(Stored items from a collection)
..........
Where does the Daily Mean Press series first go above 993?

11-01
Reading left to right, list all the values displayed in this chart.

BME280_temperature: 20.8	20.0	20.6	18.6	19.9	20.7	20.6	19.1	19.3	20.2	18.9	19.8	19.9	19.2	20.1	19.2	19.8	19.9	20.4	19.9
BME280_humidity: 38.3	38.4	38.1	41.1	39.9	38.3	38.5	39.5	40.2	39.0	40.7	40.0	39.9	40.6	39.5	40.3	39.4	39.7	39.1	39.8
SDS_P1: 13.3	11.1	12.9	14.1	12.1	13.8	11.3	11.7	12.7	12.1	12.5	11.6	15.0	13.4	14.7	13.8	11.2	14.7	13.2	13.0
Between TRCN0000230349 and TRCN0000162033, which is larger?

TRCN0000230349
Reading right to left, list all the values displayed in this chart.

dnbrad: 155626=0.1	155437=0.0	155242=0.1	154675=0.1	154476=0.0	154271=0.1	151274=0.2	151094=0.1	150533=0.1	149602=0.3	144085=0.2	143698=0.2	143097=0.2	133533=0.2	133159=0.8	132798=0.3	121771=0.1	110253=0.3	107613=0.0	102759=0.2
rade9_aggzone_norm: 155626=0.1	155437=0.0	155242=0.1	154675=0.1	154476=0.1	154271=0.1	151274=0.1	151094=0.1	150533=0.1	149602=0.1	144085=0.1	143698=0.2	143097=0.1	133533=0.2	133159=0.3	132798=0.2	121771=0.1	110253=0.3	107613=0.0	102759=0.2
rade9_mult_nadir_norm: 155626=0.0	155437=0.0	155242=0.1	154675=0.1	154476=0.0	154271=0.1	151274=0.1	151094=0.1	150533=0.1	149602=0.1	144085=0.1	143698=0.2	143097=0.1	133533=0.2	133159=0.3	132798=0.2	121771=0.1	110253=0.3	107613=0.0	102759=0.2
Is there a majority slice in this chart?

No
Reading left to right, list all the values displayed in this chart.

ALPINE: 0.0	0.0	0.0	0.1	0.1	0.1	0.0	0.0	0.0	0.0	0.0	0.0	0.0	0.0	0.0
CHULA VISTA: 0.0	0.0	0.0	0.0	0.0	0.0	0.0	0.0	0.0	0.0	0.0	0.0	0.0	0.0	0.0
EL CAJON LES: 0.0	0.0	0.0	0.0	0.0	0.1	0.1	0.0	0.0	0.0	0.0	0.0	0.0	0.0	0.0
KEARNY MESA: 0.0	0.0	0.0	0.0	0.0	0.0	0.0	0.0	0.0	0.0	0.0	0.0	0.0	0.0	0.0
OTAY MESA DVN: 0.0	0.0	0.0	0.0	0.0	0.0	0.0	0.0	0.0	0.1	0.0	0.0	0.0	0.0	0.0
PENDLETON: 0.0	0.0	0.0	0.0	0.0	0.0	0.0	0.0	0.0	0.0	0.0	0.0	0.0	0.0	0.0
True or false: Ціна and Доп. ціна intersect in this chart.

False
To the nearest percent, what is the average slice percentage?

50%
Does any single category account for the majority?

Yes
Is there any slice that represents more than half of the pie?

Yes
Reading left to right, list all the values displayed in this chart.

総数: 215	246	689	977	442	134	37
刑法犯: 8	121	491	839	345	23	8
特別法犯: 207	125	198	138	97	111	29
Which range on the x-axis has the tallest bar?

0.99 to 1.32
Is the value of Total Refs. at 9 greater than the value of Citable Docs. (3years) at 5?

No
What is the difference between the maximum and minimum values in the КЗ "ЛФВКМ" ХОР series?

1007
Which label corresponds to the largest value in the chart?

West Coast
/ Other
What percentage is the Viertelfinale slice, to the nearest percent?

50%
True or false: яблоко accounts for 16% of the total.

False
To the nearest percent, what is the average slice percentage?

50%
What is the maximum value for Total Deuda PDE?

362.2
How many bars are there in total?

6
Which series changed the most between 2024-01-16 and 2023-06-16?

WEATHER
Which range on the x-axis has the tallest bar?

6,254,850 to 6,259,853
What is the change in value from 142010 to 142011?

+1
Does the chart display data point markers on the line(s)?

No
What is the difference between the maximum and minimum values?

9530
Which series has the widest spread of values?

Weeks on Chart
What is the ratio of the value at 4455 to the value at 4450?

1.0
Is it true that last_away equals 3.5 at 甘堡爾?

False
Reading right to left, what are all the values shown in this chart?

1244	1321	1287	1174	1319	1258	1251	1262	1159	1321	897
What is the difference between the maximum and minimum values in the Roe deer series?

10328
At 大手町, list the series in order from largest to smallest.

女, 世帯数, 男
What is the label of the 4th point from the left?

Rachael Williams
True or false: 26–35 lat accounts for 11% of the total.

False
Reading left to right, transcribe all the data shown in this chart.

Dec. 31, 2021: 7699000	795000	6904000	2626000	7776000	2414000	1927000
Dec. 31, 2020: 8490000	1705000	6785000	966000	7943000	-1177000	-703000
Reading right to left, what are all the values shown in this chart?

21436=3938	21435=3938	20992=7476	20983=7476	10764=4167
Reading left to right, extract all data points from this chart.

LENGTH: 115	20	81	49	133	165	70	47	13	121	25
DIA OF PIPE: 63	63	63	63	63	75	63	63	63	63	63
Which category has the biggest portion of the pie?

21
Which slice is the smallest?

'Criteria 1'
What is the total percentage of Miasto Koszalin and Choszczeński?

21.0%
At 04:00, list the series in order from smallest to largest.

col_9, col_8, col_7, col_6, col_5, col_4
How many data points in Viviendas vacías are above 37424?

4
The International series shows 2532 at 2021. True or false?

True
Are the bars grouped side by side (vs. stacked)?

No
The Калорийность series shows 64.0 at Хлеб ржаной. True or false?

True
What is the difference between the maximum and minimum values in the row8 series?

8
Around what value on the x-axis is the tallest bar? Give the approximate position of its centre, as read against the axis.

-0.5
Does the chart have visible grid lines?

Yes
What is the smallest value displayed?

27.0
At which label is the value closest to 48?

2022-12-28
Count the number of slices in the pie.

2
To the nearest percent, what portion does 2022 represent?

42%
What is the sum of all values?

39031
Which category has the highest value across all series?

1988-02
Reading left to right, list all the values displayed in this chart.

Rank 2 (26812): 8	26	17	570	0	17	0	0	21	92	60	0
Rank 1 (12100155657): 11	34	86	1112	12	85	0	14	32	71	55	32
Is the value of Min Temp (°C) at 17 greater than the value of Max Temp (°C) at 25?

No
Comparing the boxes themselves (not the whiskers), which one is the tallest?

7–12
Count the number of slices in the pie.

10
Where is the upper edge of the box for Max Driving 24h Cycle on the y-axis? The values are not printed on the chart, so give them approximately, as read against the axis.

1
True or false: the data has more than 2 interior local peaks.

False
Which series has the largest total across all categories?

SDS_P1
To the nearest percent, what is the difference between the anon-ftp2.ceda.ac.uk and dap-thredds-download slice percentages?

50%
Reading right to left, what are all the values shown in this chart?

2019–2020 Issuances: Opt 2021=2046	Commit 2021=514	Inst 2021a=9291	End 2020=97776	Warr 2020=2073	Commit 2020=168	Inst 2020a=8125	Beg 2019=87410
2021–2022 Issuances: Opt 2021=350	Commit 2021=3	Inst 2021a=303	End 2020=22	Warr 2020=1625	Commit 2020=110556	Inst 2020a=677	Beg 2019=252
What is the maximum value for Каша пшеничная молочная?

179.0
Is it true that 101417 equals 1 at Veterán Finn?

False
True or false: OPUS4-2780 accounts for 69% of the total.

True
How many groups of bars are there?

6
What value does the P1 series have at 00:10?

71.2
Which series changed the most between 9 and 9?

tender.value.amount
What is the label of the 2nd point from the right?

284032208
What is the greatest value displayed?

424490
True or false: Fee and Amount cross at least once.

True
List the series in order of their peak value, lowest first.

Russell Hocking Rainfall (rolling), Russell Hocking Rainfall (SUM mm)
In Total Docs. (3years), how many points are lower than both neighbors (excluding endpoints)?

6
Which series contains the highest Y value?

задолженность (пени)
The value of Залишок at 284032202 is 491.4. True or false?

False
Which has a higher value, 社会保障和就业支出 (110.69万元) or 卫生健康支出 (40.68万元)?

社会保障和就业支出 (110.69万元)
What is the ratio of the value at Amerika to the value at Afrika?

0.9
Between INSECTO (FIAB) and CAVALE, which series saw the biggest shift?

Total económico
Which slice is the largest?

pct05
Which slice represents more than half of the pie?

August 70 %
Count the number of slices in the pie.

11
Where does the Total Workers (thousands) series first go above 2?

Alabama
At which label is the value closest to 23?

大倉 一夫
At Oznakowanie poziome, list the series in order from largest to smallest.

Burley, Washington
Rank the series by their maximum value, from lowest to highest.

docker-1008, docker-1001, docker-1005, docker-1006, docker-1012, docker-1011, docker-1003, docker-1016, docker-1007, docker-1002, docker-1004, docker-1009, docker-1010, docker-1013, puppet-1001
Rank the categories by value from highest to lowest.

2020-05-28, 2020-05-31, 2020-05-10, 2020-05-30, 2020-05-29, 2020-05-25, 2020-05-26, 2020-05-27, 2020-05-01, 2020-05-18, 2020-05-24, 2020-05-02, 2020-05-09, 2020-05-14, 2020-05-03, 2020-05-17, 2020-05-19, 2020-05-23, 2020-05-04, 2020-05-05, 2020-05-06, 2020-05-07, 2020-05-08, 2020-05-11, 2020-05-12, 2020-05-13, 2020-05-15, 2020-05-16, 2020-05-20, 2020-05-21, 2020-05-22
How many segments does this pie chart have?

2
..........
Task item
Pick out and copy every line of the items above that contains the word "changed".

Result for this exercise
Which series changed the most between 2024-01-16 and 2023-06-16?
Which series changed the most between 9 and 9?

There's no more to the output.